## Begin Task data
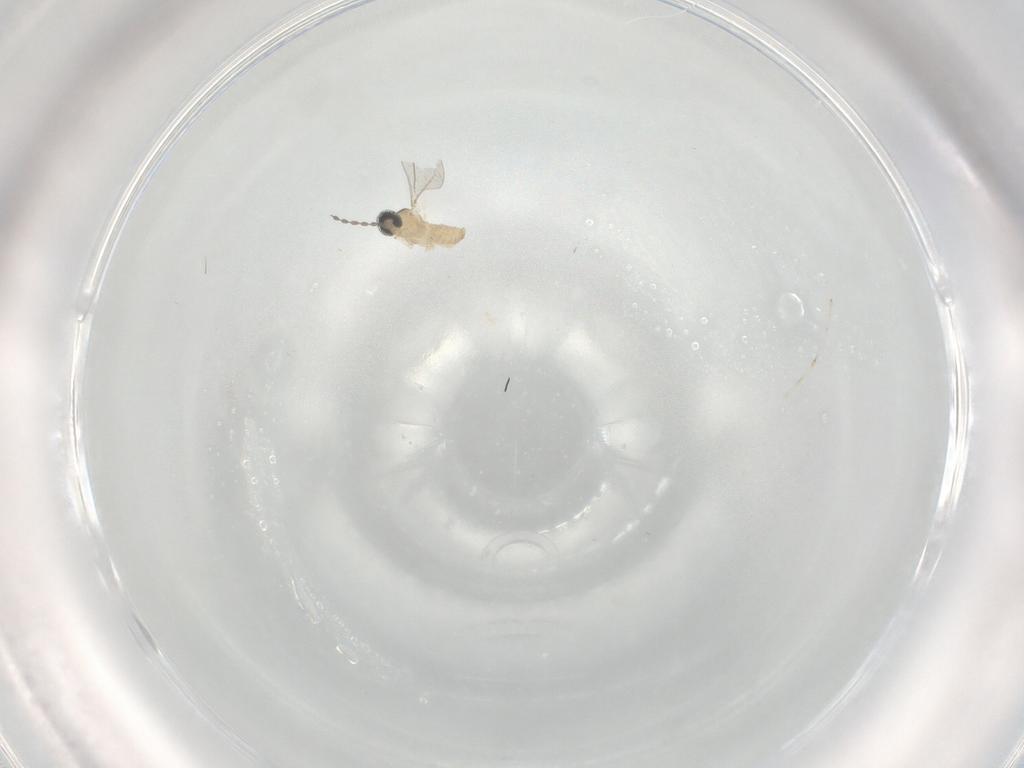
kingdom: Animalia
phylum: Arthropoda
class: Insecta
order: Diptera
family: Cecidomyiidae
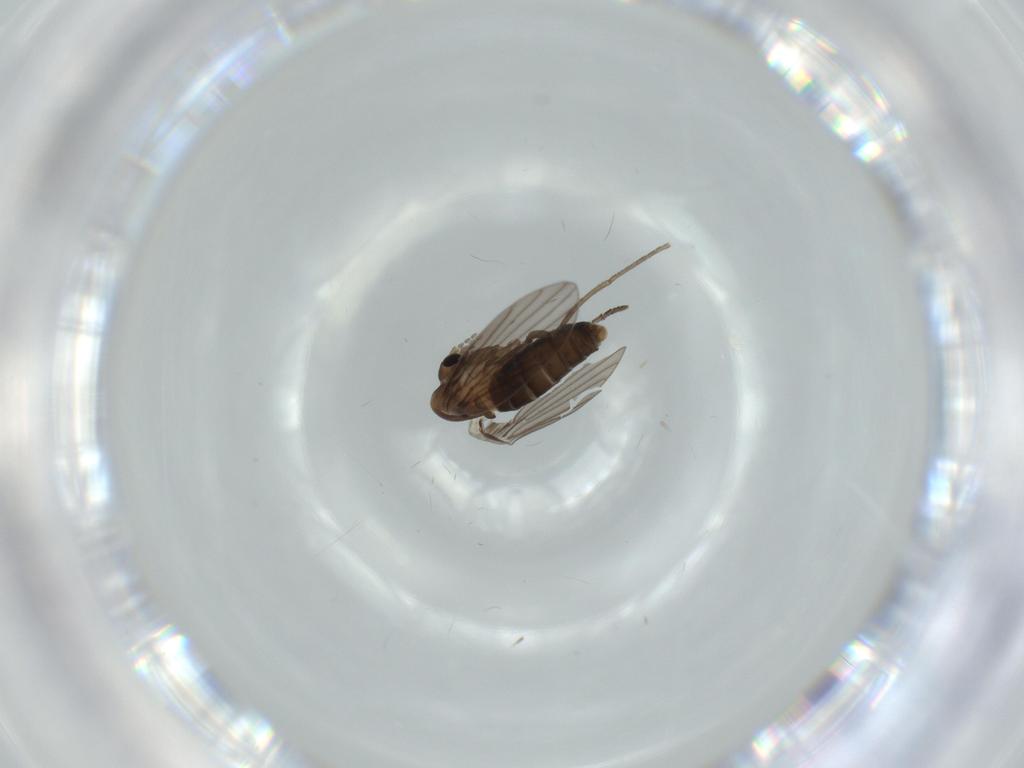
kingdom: Animalia
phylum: Arthropoda
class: Insecta
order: Diptera
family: Psychodidae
## End Task data
_Goal of the exercise_. Convert every line of the entries above into a Markdown table with the columns Row and Classification line, one row per line. Omit blank lines and the pictures.

_Response to the exercise_.
| Row | Classification line |
|---|---|
| 1 | kingdom: Animalia |
| 2 | phylum: Arthropoda |
| 3 | class: Insecta |
| 4 | order: Diptera |
| 5 | family: Cecidomyiidae |
| 6 | kingdom: Animalia |
| 7 | phylum: Arthropoda |
| 8 | class: Insecta |
| 9 | order: Diptera |
| 10 | family: Psychodidae |